Action item: The records that follow need to be output exactly as they are.

(Stored items)
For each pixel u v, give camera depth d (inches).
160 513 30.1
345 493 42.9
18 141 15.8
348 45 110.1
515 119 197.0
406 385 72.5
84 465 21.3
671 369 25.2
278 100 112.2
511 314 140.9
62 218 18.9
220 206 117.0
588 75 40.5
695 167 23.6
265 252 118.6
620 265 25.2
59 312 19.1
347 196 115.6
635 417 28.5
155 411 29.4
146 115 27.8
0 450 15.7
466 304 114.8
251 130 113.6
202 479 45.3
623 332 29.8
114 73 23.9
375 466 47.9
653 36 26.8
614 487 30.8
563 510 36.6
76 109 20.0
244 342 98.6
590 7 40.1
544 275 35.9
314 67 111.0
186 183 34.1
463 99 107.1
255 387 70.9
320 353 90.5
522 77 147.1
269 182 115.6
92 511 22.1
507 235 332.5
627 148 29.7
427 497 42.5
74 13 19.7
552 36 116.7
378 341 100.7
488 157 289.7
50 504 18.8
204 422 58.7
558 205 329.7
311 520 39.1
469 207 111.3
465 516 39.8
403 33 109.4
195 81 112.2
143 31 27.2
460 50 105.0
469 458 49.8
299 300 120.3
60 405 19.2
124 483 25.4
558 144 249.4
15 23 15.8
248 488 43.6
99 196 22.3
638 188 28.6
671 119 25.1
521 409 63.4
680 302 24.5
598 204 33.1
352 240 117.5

Task result:
For each pixel u v, give camera depth d (inches).
160 513 30.1
345 493 42.9
18 141 15.8
348 45 110.1
515 119 197.0
406 385 72.5
84 465 21.3
671 369 25.2
278 100 112.2
511 314 140.9
62 218 18.9
220 206 117.0
588 75 40.5
695 167 23.6
265 252 118.6
620 265 25.2
59 312 19.1
347 196 115.6
635 417 28.5
155 411 29.4
146 115 27.8
0 450 15.7
466 304 114.8
251 130 113.6
202 479 45.3
623 332 29.8
114 73 23.9
375 466 47.9
653 36 26.8
614 487 30.8
563 510 36.6
76 109 20.0
244 342 98.6
590 7 40.1
544 275 35.9
314 67 111.0
186 183 34.1
463 99 107.1
255 387 70.9
320 353 90.5
522 77 147.1
269 182 115.6
92 511 22.1
507 235 332.5
627 148 29.7
427 497 42.5
74 13 19.7
552 36 116.7
378 341 100.7
488 157 289.7
50 504 18.8
204 422 58.7
558 205 329.7
311 520 39.1
469 207 111.3
465 516 39.8
403 33 109.4
195 81 112.2
143 31 27.2
460 50 105.0
469 458 49.8
299 300 120.3
60 405 19.2
124 483 25.4
558 144 249.4
15 23 15.8
248 488 43.6
99 196 22.3
638 188 28.6
671 119 25.1
521 409 63.4
680 302 24.5
598 204 33.1
352 240 117.5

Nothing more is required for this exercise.